A while back, my husband said something shocking.
“I know you love your work, I just wish it didn’t make you so miserable.”
Say what? I demanded to know what he meant.
He reminded me that I tended to push myself harder now that I am so engaged with what I’m doing, which means I’m frequently sleep deprived, overworked, and stressed.
“For someone who loves their work as much as you do, you just don’t seem that happy. That’s all I’m saying.”
And yet if you asked me nearly any day of the week if I am happy, I would smile broadly and give you an emphatic yes. Nor would I be lying.

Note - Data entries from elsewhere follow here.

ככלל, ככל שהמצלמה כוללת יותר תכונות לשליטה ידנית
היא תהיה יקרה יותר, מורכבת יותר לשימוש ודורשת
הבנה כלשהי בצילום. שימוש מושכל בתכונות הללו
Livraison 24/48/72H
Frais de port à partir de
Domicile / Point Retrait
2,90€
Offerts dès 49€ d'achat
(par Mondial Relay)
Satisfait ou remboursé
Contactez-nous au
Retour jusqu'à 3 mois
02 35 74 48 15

Such is the paradox called happiness.
Most of you don’t know this, but I didn’t start this blog talking about careers. What initially occupied my mind was whether one could design a happier life, because I felt something was missing from mine. And since my relationships were already in good standing, my writing gradually started to focus on the career part of the equation.
Which is not to say I’ve figured it out. In fact, I still find happiness to be complicated and occasionally elusive.

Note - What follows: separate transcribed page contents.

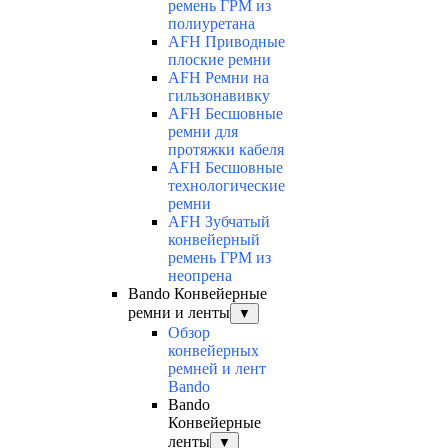
ремень ГРМ из
полиуретана
AFH Приводные
плоские ремни
AFH Ремни на
гильзонавивку
AFH Бесшовные
ремни для
протяжки кабеля
AFH Бесшовные
технологические
ремни
AFH Зубчатый
конвейерный
ремень ГРМ из
неопрена
Bando Конвейерные
ремни и ленты
▼
Обзор
конвейерных
ремней и лент
Bando
Bando
Конвейерные
ленты
▼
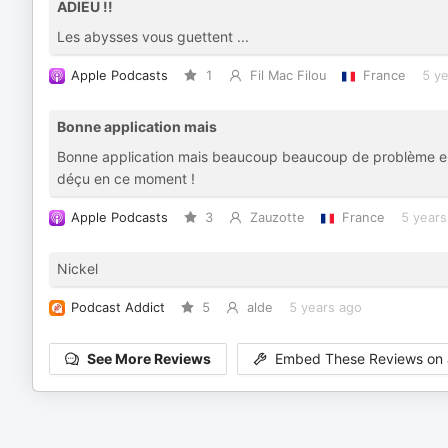
ADIEU !!
Les abysses vous guettent ...
Apple Podcasts
1
Fil Mac Filou
France
5 y
Bonne application mais
Bonne application mais beaucoup beaucoup de problème en 
déçu en ce moment !
Apple Podcasts
3
Zauzotte
France
5 years
Nickel
Podcast Addict
5
alde
5 years ago
See More Reviews
Embed These Reviews on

So I decided to interview one of my favorite authorities on the topic: Gretchen Rubin, author of the international best-seller The Happiness Project.

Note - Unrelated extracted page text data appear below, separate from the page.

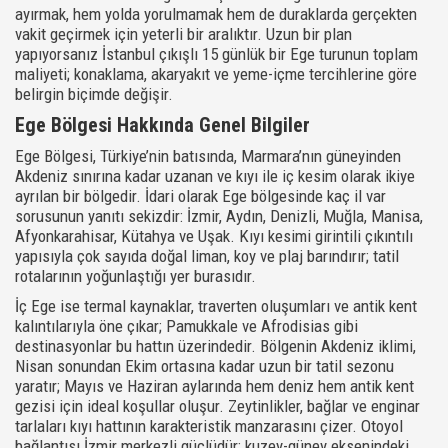
ayırmak, hem yolda yorulmamak hem de duraklarda gerçekten
vakit geçirmek için yeterli bir aralıktır. Uzun bir plan
yapıyorsanız İstanbul çıkışlı 15 günlük bir Ege turunun toplam
maliyeti; konaklama, akaryakıt ve yeme-içme tercihlerine göre
belirgin biçimde değişir.
Ege Bölgesi Hakkında Genel Bilgiler
Ege Bölgesi, Türkiye’nin batısında, Marmara’nın güneyinden
Akdeniz sınırına kadar uzanan ve kıyı ile iç kesim olarak ikiye
ayrılan bir bölgedir. İdari olarak Ege bölgesinde kaç il var
sorusunun yanıtı sekizdir: İzmir, Aydın, Denizli, Muğla, Manisa,
Afyonkarahisar, Kütahya ve Uşak. Kıyı kesimi girintili çıkıntılı
yapısıyla çok sayıda doğal liman, koy ve plaj barındırır; tatil
rotalarının yoğunlaştığı yer burasıdır.
İç Ege ise termal kaynaklar, traverten oluşumları ve antik kent
kalıntılarıyla öne çıkar; Pamukkale ve Afrodisias gibi
destinasyonlar bu hattın üzerindedir. Bölgenin Akdeniz iklimi,
Nisan sonundan Ekim ortasına kadar uzun bir tatil sezonu
yaratır; Mayıs ve Haziran aylarında hem deniz hem antik kent
gezisi için ideal koşullar oluşur. Zeytinlikler, bağlar ve enginar
tarlaları kıyı hattının karakteristik manzarasını çizer. Otoyol
bağlantısı İzmir merkezli güçlüdür; kuzey-güney eksenindeki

I devoured the book and really felt like I’d found a kindred spirit (as is obvious in my rather giddy introduction). But I still had a ton of questions. In this interview, Gretchen and I talk about:
- How to deal with your lingering feelings of career illegitimacy, especially if you want to follow your passion
- Why you need an atmosphere of growth, even if it scares you silly
- How to balance short-term stress versus long-term happiness
- How to stop bullying yourself with personal development goals (as I discussed in this post)
- 3 trick questions for uncovering what you really what from work and life
- How success sometimes sets us up for failure (and the surprising way to prevent it)
I hope you make time to listen to the interview or read the transcript. It’s one of my favorites (among some amazing interviews). But if you don’t, then take away this one quote
Happiness doesn’t always make you feel happy
Not that I’m trying to tell my husband I told you so (ahem).
But it was wonderfully reassuring to know that I’m not crazy or delusional or teetering on the edge of that proverbial mid-life crisis. While I still have a lot to learn about designing a happy life, it’s also clear I’ve come a long way.
So what about you? Are you happy? And how do you know?